At the line containing "راه‌پیمایی اربعین، که", begin setting down the entries exactly, and stop only after the last line.

*** Opening RECORDS FOR THIS EXERCISE ***

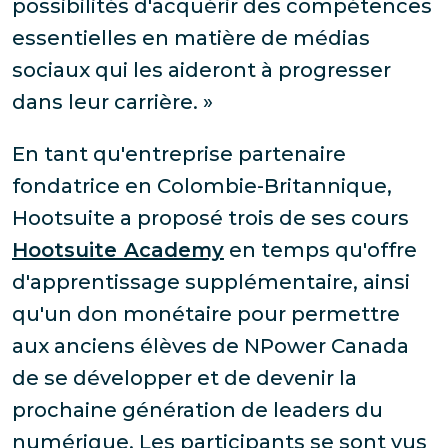
possibilités d'acquérir des compétences
essentielles en matière de médias
sociaux qui les aideront à progresser
dans leur carrière. »
En tant qu'entreprise partenaire
fondatrice en Colombie-Britannique,
Hootsuite a proposé trois de ses cours
Hootsuite Academy
en temps qu'offre
d'apprentissage supplémentaire, ainsi
qu'un don monétaire pour permettre
aux anciens élèves de NPower Canada
de se développer et de devenir la
prochaine génération de leaders du
numérique. Les participants se sont vus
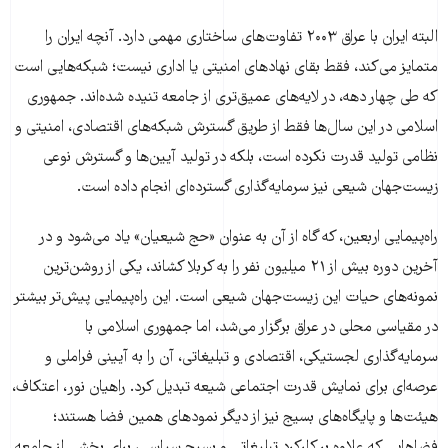
البته ایران با عراق ۲۰۰۳ تفاوت‌های ساختاری مهمی دارد. آنچه ایران را
متمایز می‌کند، فقط بقای نهادهای امنیتی یا اداری نیست؛ شبکه‌هایی است
که طی چهار دهه، در لایه‌های عمیق‌تری از جامعه تنیده شده‌اند. جمهوری
اسلامی در این سال‌ها فقط از طریق گسترش شبکه‌های اقتصادی، امنیتی و
نظامی تولید قدرت نکرده است، بلکه در تولید آیین‌ها و گسترش نوعی
زیست‌جهان شیعی نیز سرمایه‌گذاری گسترده‌ای انجام داده است.
راه‌پیمایی اربعین، که گاه از آن به عنوان «حج شیعیان» یاد می‌شود و در
آخرین دوره بیش از ۲۱ میلیون نفر را به کربلا کشاند، یکی از روشن‌ترین
نمونه‌های حیات این زیست‌جهان شیعی است. این راه‌پیمایی پیش‌تر بیشتر
در مقیاسی محلی در عراق برگزار می‌شد، اما جمهوری اسلامی با
سرمایه‌گذاری لجستیکی، اقتصادی و تبلیغاتی، آن را به آیینی فراملی و
عرصه‌ای برای نمایش قدرت اجتماعی شیعه تبدیل کرد. راهیان نور، اعتکاف،
هیئت‌ها و پایگاه‌های بسیج نیز از دیگر نمودهای همین فضا هستند؛
فضاهایی که علاوه بر کارکرد تبلیغاتی و بسیج سیاسی، برای بخشی از جامعه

*** Closing RECORDS FOR THIS EXERCISE ***

RESULT OF THE TASK
راه‌پیمایی اربعین، که گاه از آن به عنوان «حج شیعیان» یاد می‌شود و در
آخرین دوره بیش از ۲۱ میلیون نفر را به کربلا کشاند، یکی از روشن‌ترین
نمونه‌های حیات این زیست‌جهان شیعی است. این راه‌پیمایی پیش‌تر بیشتر
در مقیاسی محلی در عراق برگزار می‌شد، اما جمهوری اسلامی با
سرمایه‌گذاری لجستیکی، اقتصادی و تبلیغاتی، آن را به آیینی فراملی و
عرصه‌ای برای نمایش قدرت اجتماعی شیعه تبدیل کرد. راهیان نور، اعتکاف،
هیئت‌ها و پایگاه‌های بسیج نیز از دیگر نمودهای همین فضا هستند؛
فضاهایی که علاوه بر کارکرد تبلیغاتی و بسیج سیاسی، برای بخشی از جامعه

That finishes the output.